In Eq. 17 of the paper, $$ f^{(n)}(z) =\frac{n!}{2\pi i} \int_\Gamma \frac{f(\epsilon)}{(\epsilon -z)^{n+1}} d\epsilon $$ can be approximated as $$ f^{(n)}(z) \approx \frac{n!}{mr } \sum_{j=0}^{m-1} \frac{f( z+re^{i\frac{2\pi j}{m}} )}{e^{i\frac{2\pi j n }{m}} } $$
I tried it out, for the first order derivative $n=1$
-0.0998334166468281578301968678586166
-0.0998334166468281578301968678586166+ 2.15881442577989072945968065863562208-156j
the result from the finite difference agreed with the complex contour method. However, for the higher order derivative, the complex contour method failed,
n=2
-0.995004165
-0.009950041- 2.9820389126-156j
n=3
0.099833416
0.000009983- 1.281060154-155j
where the code was
def numerical_derivative_contour(f, x, n=1, h=mp.mpf("1e-6")):
if n == 0:
return f(x)
else:
output=0
mx=1000
for jx in range(0,mx):
output=output+f(x+ h* mp.exp(mp.mpc(0,1)*2*mp.pi*jx/mx) )/mp.exp(mp.mpc(0,1)*2*mp.pi*jx*n/mx)

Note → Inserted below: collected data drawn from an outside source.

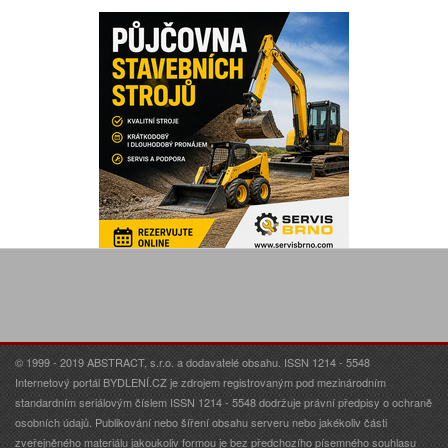
© 1999 - 2019 ABSTRACT, s.r.o. a dodavatelé obsahu. ISSN 1214 - 5548
Internetový portál BYDLENÍ.CZ je zdrojem registrovaným pod mezinárodním
standardním seriálovým číslem ISSN 1214 - 5548 dodržuje právní předpisy o ochraně
osobních údajů. Publikování nebo šíření obsahu serveru nebo jakékoliv části
zveřejněného materiálu jakoukoliv formou je bez předchozího písemného souhlasu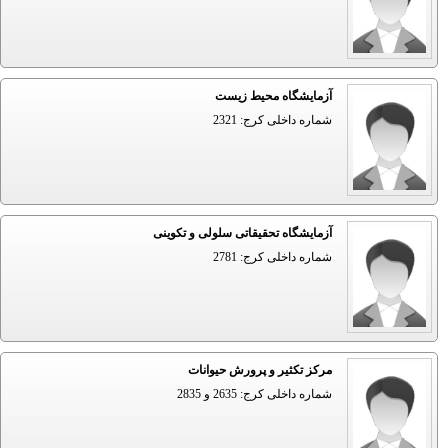
آزمایشگاه محیط زیست
شماره داخلی کرج: 2321
آزمایشگاه تحقیقاتی سلولی و تکوینی
شماره داخلی کرج: 2781
مرکز تکثیر و پرورش حیوانات
شماره داخلی کرج: 2635 و 2835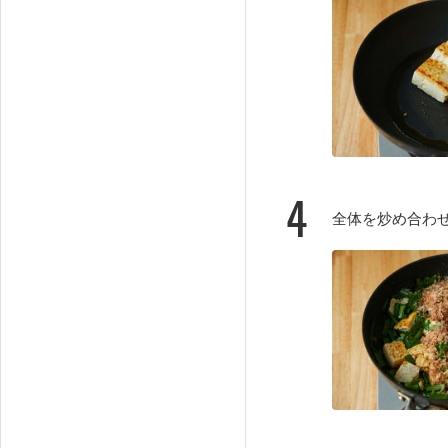
4
全体を炒め合わ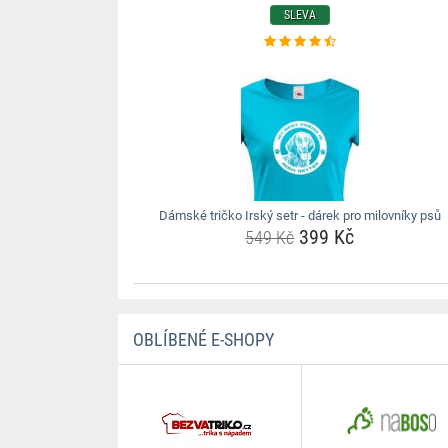
SLEVA
Dámské tričko Irský setr - dárek pro milovníky psů
399 Kč
549 Kč
OBLÍBENÉ E-SHOPY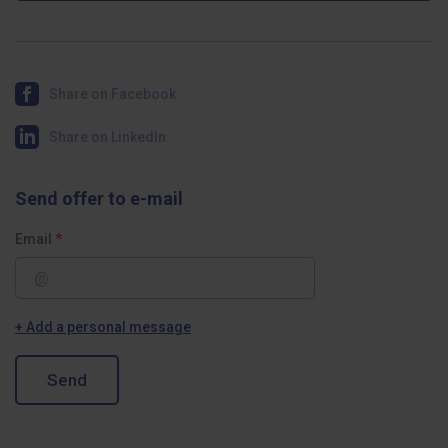
Share on Facebook
Share on LinkedIn
Send offer to e-mail
Email
+ Add a personal message
Send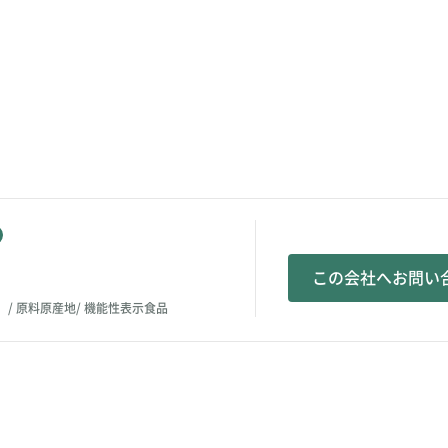
この会社へお問い
）
原料原産地
機能性表示食品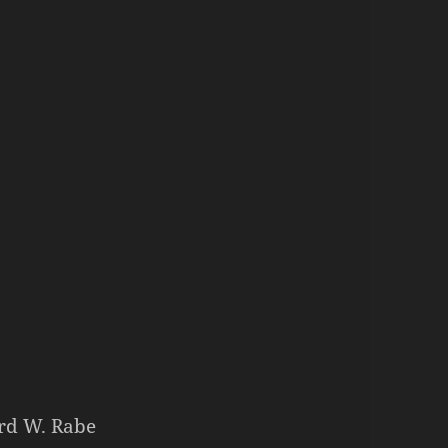
rd W. Rabe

output=(mp.factorial(n)/mx/h )*output
return output
What's wrong with the approximation?
\begin{equation} f^{(n)}(z) =\frac{n!}{2\pi i} \int_\Gamma \frac{f(\epsilon)}{(\epsilon -z)^{n+1}} d\epsilon \end{equation}
\begin{equation} \begin{split} f^{(n)}(z) &=\frac{n!}{2\pi i} \int_\Gamma \frac{f(\epsilon)}{(\epsilon -z)^{n+1}} d\epsilon\\ &=\frac{n!}{2\pi i} \int_0^1 \frac{f(z+re^{2\pi i x})}{(z+re^{2\pi i x} -z)^{n+1}} \frac{d z+re^{2\pi i x}}{dx} dx\\ &=\frac{n!}{2\pi i} \int_0^1 \frac{f(z+re^{2\pi i x})}{(re^{2\pi i x})^{n+1}} 2\pi i re^{2\pi i x} dx\\ &=\frac{n!}{r^n} \int_0^1 \frac{f(z+re^{2\pi i x})}{(e^{2\pi i x})^{n}} dx\\ \end{split} \end{equation}
Thus, \begin{equation} f^{(n)}(z) \approx \frac{n!}{mr^n } \sum_{j=0}^{m-1} \frac{f( z+re^{i\frac{2\pi j}{m}} )}{e^{i\frac{2\pi j n }{m}} } \end{equation} (Dr. Robbins)
There was a small typo on the order of $r$. I didn't notice it at first glance either, too fixated at the phase.